09 Apr #AusPol Elections: Early Voting
It’s almost that time when we are expected back at the Polling Booths.
My 19 year old daughter has just had her first experience of voting. She did it electronically – using iVote online in the NSW State Elections a few weeks back.
At her school there was an expectation that all students would enrol to vote. And so she did.
A few years back I was shocked to discover that a close friend (no disability) was not enrolled to vote. I was even more shocked to discover, in the same conversation, that very few of my friends who have a disability ARE enrolled to vote. In a group of about 10 people, as someone enrolled to vote, I was in the minority – there were only 3 of us.
This got me thinking to way back when – when there was no requirement for anyone to enrol vote, and an expectation that people with disability would NOT enrol to vote.
I think it is time that we talk a bit more about what it means to vote, and don’t just accept that it might be a “bit hard”, especially for our friends and family who have disabilities.
Having worked in a Polling Booth during a State Election and counting the ballots afterwards, there are very clear rules as to which ballots are counted, and which are not. “Wasting” a vote is something some people clearly do with pride. Others just muck it up – it happens, and you won’t ever know.
If you have a rough idea of which side of politics you are on, then you grab a guide as you walk in the Polling Booth, and it will step you through exactly how to vote for your “team”.

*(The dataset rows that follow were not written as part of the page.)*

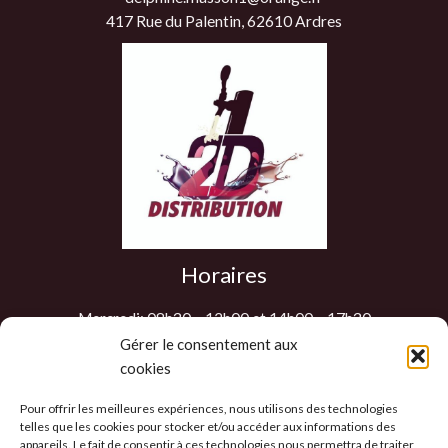
417 Rue du Palentin, 62610 Ardres
Horaires
Mercredi: 08h30 – 12h00 et 14h00 – 17h30
Jeudi: 08h30 – 12h00 et 14h00 – 17h30
Gérer le consentement aux
cookies
Vendredi: 08h30 – 12h00 et 14h00 – 17h30
Samedi : 9h00 – 12h00
Pour offrir les meilleures expériences, nous utilisons des technologies
Les autres jours sur RDV
telles que les cookies pour stocker et/ou accéder aux informations des
appareils. Le fait de consentir à ces technologies nous permettra de traiter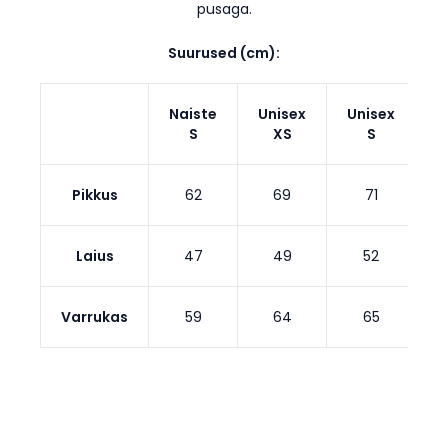
pusaga.
Suurused (cm):
Naiste
Unisex
Unisex
U
S
XS
S
Pikkus
62
69
71
Laius
47
49
52
Varrukas
59
64
65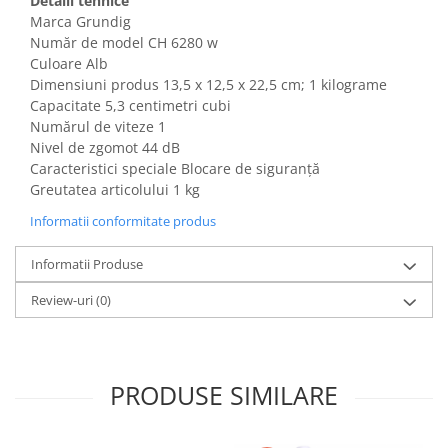
Detalii tehnice
Gaming, Carti & Birotica
Marca Grundig
Număr de model CH 6280 w
Birotica & Papetarie
Culoare Alb
Console, Jocuri & Accesorii
Dimensiuni produs ‎13,5 x 12,5 x 22,5 cm; 1 kilograme
Ingrijire personala & Cosmetice
Capacitate 5,3 centimetri cubi
Accesorii aparate de ras electrice
Numărul de viteze 1
Nivel de zgomot 44 dB
Accesorii aparate hair styling
Caracteristici speciale Blocare de siguranță
Aparate & Accesorii ingrijire
Greutatea articolului 1 kg
personala
Informatii conformitate produs
Aparate cosmetice
Articole Sanatate si Wellness
Informatii Produse
Consumabile sanitare
Review-uri
(0)
Cosmetice si produse ingrijire
personala
Igiena dentara
Jucarii, Copii & Bebe
PRODUSE SIMILARE
Camera copilului
Hrana bebelusi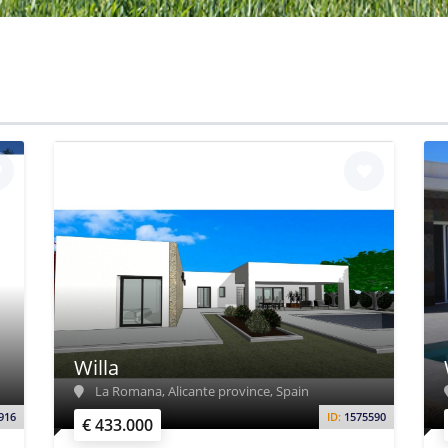
Willa
La Romana, Alicante province, Spain
916
ID:
1575590
€ 433.000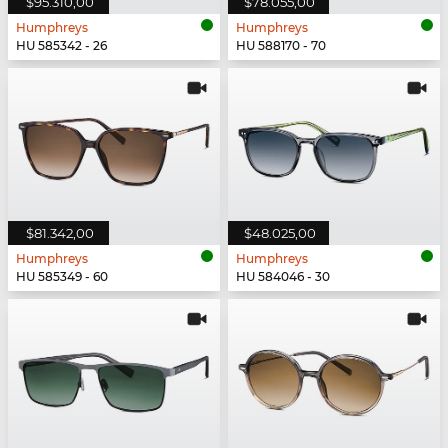
$95.310,00
$78.055,00
Humphreys
Humphreys
HU 585342 - 26
HU 588170 - 70
$81.342,00
$48.025,00
Humphreys
Humphreys
HU 585349 - 60
HU 584046 - 30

As a community that can be deeply impacted by policies of the Government of the Day, (just think Centrelink, NDIS, Housing, Health, Education, Justice) we are actually more politically savvy than we give ourselves credit for.
You are legally required to enrol to vote (disability or not)
– If you are an Australian Citizen,
– aged over 18 (can do it when you are 16 and 17),
– lived at your address for over a month
If you have previously been removed from the Electoral Roll on medical grounds, you can re-enrol. (will need to get a form signed by your doctor)
If you are unable to sign your name, you are required to enrol (have to get a for signed by your doctor)
If you want to avoid the Polling Booth altogether on election day, there are ways to do this –
– General Postal Vote (never have to go to a Polling Booth again if you meet certain criteria including being “infirm” or a “carer”);
– Pre-Poll at an Early Voting Centre (get in before the day)
– Wait until closer to election time to see what Alternative Methods are being used – phone/iVote. These have been trialled during other elections, and will hopefully make it into this Federal Election.
Talk to the people you know, ask them if they are enrolled to vote – as a community that is impacted by the policies of the Government of the Day, more of us need to enrol and have our say.